The simple truth is there is so much that is Unknown. Because I don't sleep well I often catch "Dr. Oz" on Oprah. No I can't really watch regular episodes, but when he's on the show it beats Conan Reruns.

On a recent episode featuring Dr. Oz this was stated:

Quote:
Dr. Oz illustrated the science of acupressure with an interesting example. Pressing the area of the foot next to the pinky toe can cure blurry vision and other eye problems. How? With advanced imaging techniques, the Western scientific explanation of the relationship between the pinky toe and eye function became clear. When pressure was exerted on that section of the foot, the brain function lit up in the back of the brain. "And guess what?” Dr. Oz says: “The back of the brain (the occipital lobe) controls your eyes.”
Nerves or "Energy Paths" in the toes affecting vision?

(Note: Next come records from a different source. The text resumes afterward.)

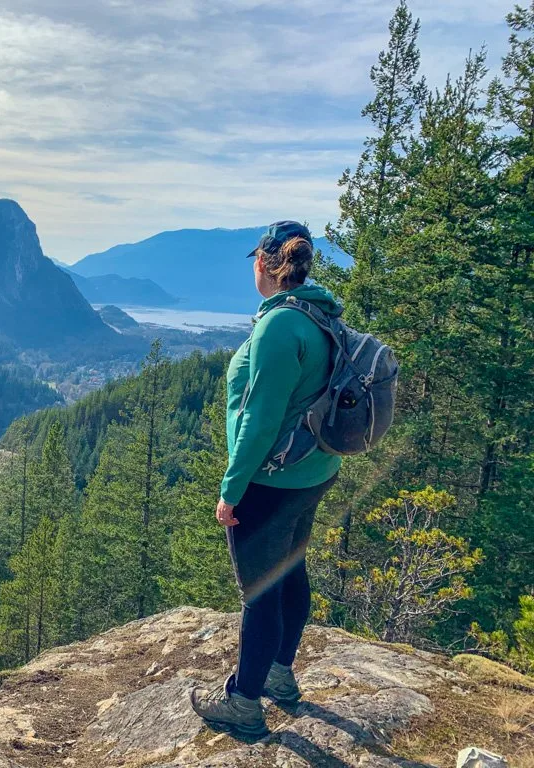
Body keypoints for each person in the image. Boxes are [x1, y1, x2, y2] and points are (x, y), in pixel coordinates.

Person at [189, 221, 343, 738]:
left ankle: (243, 702)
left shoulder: (279, 326)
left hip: (272, 482)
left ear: (265, 264)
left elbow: (259, 419)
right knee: (289, 572)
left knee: (259, 592)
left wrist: (231, 490)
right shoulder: (319, 311)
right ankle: (279, 674)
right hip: (312, 473)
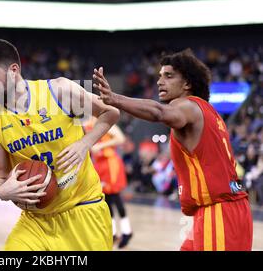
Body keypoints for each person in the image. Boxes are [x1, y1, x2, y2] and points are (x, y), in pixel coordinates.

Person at [93, 48, 253, 251]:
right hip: (218, 210)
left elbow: (159, 112)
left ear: (187, 83)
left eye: (168, 76)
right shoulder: (208, 112)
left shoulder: (187, 106)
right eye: (159, 76)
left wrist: (114, 98)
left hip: (219, 212)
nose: (160, 81)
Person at [0, 39, 120, 250]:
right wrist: (3, 192)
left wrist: (84, 144)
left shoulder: (58, 92)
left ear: (13, 70)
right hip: (35, 221)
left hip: (84, 210)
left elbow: (110, 112)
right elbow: (1, 177)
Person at [84, 118, 133, 249]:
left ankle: (126, 231)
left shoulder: (105, 123)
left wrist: (101, 145)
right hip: (99, 164)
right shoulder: (86, 125)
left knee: (115, 197)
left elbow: (121, 139)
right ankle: (113, 234)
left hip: (111, 164)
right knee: (106, 200)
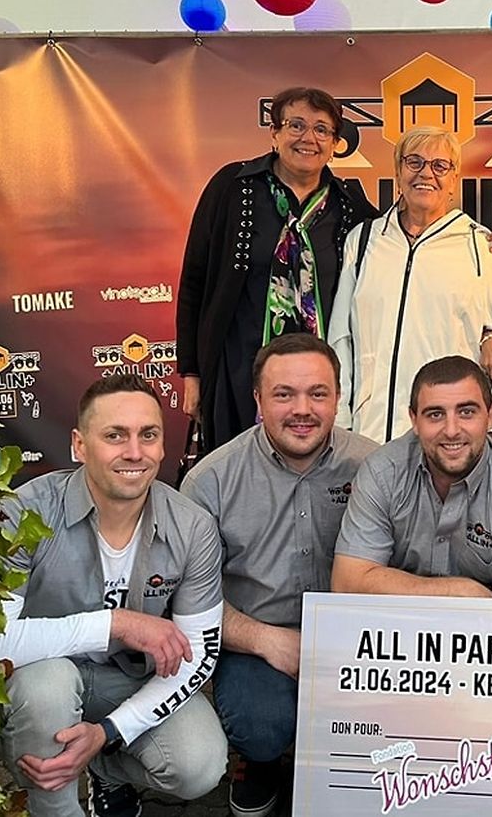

The bottom line is we simply do not fully understand the human body. Imagine the knowledge society will have 100's of years from now as technology advances?

So to answer your question I would simply say this. The body works as a whole, and when one problem is resolved resources are freed to work on another area.

Surgery does not repair a body, it just removes a problem so our bodies can repair themselves.

Possible link? Sure why not. The body is a whole. Doctors have to specialize in one area. Imagine the difficulty in learning one area, then multiply that over by all the specialties!

It can be very frustrating when a "Specialist" compartmentalizes a problem so much that they are ignorant of or arrogant to the point where they dismiss the unlikely yet possible.

Might I share this one well known phrase or quote that I've taken a liking to...

..."All truth passes through three stages: first it is ridiculed, second it is violently opposed, and third it is accepted as self-evident."

I read a lot and research a lot. Take some time to read the works of Albert Einstein and Nicolaus Copernicus, Hippocrates and you realize what it means to "Think outside the Box"... we know so little.